Plus de services, moins d'honoraires?

Le projet de loi 28 est mené de front avec le projet de loi 41, fort attendu dans le milieu de la santé pour dégager quelque peu les médecins de première ligne. En effet, la loi 41 donnerait plus de pouvoirs aux pharmaciens, notamment en leur permettant de prolonger ou d'ajuster certaines ordonnances, en plus d'interpréter certains résultats de laboratoires.

Le gouvernement propose de rémunérer seulement trois des sept actes supplémentaires que pourront offrir les pharmaciens dans le cadre de la loi 41, pour une masse salariale d'environ 30 M$ par année, loin des 177 M$ coupés pour les piluliers.

« Si j'assois un pharmacien dans un bureau pendant 15 minutes avec un patient pour répondre aux nouveaux pouvoirs de la loi 41, je dois avoir un autre pharmacien derrière le comptoir. Comment puis-je payer les deux pharmaciens si j'ai moins de revenus, et si le nouveau service offert n'est pas non plus rémunéré par le gouvernement?

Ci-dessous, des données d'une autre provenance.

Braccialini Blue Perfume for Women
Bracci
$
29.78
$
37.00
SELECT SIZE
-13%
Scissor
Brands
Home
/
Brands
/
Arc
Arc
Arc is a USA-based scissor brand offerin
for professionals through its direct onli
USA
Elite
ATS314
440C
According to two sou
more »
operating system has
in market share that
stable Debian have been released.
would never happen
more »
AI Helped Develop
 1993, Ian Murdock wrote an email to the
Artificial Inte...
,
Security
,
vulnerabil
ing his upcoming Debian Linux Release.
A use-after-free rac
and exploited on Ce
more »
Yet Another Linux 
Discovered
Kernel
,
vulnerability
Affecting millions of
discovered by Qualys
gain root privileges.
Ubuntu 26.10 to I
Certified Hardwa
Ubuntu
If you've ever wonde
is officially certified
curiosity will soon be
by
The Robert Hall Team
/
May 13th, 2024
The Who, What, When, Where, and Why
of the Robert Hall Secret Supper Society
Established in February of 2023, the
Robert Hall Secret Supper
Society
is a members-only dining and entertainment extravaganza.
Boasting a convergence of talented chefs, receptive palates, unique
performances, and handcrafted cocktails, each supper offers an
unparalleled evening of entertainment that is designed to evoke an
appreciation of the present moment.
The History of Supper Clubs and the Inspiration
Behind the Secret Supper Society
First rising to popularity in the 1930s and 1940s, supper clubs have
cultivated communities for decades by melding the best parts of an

D'un côté, on nous demande d'offrir plus de services, et de l'autre côté, on coupe nos honoraires », met en perspective Jean-Luc Trottier.

Dans ce dossier, les pharmaciens-propriétaires font front commun, toutes bannières confondues. « On demande au gouvernement : pourquoi frapper sur les pharmaciens? Nous offrons un bon service, il n'y a pas beaucoup d'attente, nous sommes des premiers répondants efficaces dans le réseau de la santé », rappelle Jean-Luc Trottier.